■ Text to read
28 January 2016, Writing Ideas – New Novel, part 937, Publishing, Protagonists, About Pathos
Announcement: Ancient Light is delayed due to the economy. You can read more about it at http://www.ancientlight.com. Ancient Light includes the second edition of Aegypt plus Sister of Light and Sister of Darkness. I’ll keep you updated.
Introduction: I wrote the novel Aksinya: Enchantment and the Daemon. This was my 21st novel and through this blog, I gave you the entire novel in installments that included commentary on the writing. In the commentary, in addition to other general information on writing, I explained, how the novel was constructed, the metaphors and symbols in it, the writing techniques and tricks I used, and the way I built the scenes. You can look back through this blog and read the entire novel beginning with http://www.pilotlion.blogspot.com/2010/10/new-novel-part-3-girl-and-demon.html.
I’m using this novel as an example of how I produce, market, and eventually (we hope) get a novel published. I’ll keep you informed along the way.
The four plus one basic rules I employ when writing:
1. Don’t confuse your readers.
2. Entertain your readers.
3. Ground your readers in the writing.
4. Don’t show (or tell) everything.
5. Immerse yourself in the world of your writing.
All novels have five discrete parts:
1. The initial scene (the beginning)
2. The rising action
3. The climax
4. The falling action
5. The dénouement
The theme statement of my 26th novel, working title, Shape, proposed title, Essie: Enchantment and the Aos Si, is this: Mrs. Lyons captures a shape-shifting girl in her pantry and rehabilitates her.

■ Written problem
Reproduce the blog post above about writing and publishing a novel in full, word for word.

■ Records shown
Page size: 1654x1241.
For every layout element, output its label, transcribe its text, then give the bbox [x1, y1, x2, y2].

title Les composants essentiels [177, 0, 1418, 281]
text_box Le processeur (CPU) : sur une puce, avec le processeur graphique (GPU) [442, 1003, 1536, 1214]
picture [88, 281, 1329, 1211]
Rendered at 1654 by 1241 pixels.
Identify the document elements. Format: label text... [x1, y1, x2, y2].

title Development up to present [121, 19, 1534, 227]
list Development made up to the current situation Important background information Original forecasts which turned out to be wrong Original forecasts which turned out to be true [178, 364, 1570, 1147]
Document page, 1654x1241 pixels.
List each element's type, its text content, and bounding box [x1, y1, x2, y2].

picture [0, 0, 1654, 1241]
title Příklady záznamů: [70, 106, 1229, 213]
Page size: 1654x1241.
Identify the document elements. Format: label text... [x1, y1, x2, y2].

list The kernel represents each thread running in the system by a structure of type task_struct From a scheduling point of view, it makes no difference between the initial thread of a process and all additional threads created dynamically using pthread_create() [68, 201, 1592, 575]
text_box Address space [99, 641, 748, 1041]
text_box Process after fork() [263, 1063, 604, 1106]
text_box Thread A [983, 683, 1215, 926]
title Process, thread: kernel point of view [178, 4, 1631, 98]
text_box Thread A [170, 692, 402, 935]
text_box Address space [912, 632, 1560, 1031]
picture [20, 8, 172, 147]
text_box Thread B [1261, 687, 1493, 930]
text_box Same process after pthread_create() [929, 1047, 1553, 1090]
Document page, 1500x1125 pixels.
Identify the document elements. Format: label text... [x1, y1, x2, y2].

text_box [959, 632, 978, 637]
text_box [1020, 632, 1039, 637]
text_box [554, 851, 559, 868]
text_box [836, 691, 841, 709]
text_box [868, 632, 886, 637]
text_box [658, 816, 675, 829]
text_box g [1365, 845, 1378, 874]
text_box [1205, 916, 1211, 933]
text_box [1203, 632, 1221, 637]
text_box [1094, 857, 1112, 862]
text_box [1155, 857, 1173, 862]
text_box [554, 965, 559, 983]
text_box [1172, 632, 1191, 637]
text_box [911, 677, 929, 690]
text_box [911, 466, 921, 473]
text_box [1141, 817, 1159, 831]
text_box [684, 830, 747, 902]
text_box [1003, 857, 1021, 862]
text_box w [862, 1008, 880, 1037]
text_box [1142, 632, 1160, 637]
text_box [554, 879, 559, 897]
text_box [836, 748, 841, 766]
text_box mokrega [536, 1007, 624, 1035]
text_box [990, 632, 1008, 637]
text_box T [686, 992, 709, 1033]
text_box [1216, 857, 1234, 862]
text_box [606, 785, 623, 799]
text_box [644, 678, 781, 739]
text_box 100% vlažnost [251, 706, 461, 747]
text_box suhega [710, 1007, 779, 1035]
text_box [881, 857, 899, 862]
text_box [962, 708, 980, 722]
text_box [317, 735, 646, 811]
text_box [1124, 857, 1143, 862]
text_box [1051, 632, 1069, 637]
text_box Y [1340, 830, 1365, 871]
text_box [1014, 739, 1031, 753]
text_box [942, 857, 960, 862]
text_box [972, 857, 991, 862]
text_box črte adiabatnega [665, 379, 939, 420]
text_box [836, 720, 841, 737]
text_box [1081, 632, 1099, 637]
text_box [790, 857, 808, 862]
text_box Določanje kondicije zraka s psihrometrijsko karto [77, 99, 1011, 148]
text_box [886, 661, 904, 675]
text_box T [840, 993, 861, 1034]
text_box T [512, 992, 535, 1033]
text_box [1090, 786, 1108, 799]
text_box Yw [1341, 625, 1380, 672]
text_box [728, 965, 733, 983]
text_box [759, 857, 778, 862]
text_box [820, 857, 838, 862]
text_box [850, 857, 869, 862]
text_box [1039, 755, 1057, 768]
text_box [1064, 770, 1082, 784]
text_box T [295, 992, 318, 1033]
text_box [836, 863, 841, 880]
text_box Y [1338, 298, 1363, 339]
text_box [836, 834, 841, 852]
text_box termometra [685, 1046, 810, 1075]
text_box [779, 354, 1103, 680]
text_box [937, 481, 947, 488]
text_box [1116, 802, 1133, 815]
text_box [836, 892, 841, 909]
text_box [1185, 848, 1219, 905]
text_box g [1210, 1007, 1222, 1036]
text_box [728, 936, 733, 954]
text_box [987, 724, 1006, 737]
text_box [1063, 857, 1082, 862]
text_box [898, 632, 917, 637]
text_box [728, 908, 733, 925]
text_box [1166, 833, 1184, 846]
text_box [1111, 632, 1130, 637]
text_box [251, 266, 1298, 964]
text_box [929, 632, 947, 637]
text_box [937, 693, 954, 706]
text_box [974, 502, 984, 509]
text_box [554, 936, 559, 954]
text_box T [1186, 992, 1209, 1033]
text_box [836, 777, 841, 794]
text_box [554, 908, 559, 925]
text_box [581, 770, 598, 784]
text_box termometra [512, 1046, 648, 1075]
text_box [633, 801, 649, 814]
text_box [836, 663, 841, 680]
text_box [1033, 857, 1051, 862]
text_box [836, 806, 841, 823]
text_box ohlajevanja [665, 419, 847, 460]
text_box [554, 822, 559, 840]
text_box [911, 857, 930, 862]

■ Task response
28 January 2016, Writing Ideas – New Novel, part 937, Publishing, Protagonists, About Pathos
Announcement: Ancient Light is delayed due to the economy. You can read more about it at http://www.ancientlight.com. Ancient Light includes the second edition of Aegypt plus Sister of Light and Sister of Darkness. I’ll keep you updated.
Introduction: I wrote the novel Aksinya: Enchantment and the Daemon. This was my 21st novel and through this blog, I gave you the entire novel in installments that included commentary on the writing. In the commentary, in addition to other general information on writing, I explained, how the novel was constructed, the metaphors and symbols in it, the writing techniques and tricks I used, and the way I built the scenes. You can look back through this blog and read the entire novel beginning with http://www.pilotlion.blogspot.com/2010/10/new-novel-part-3-girl-and-demon.html.
I’m using this novel as an example of how I produce, market, and eventually (we hope) get a novel published. I’ll keep you informed along the way.
The four plus one basic rules I employ when writing:
1. Don’t confuse your readers.
2. Entertain your readers.
3. Ground your readers in the writing.
4. Don’t show (or tell) everything.
5. Immerse yourself in the world of your writing.
All novels have five discrete parts:
1. The initial scene (the beginning)
2. The rising action
3. The climax
4. The falling action
5. The dénouement
The theme statement of my 26th novel, working title, Shape, proposed title, Essie: Enchantment and the Aos Si, is this: Mrs. Lyons captures a shape-shifting girl in her pantry and rehabilitates her.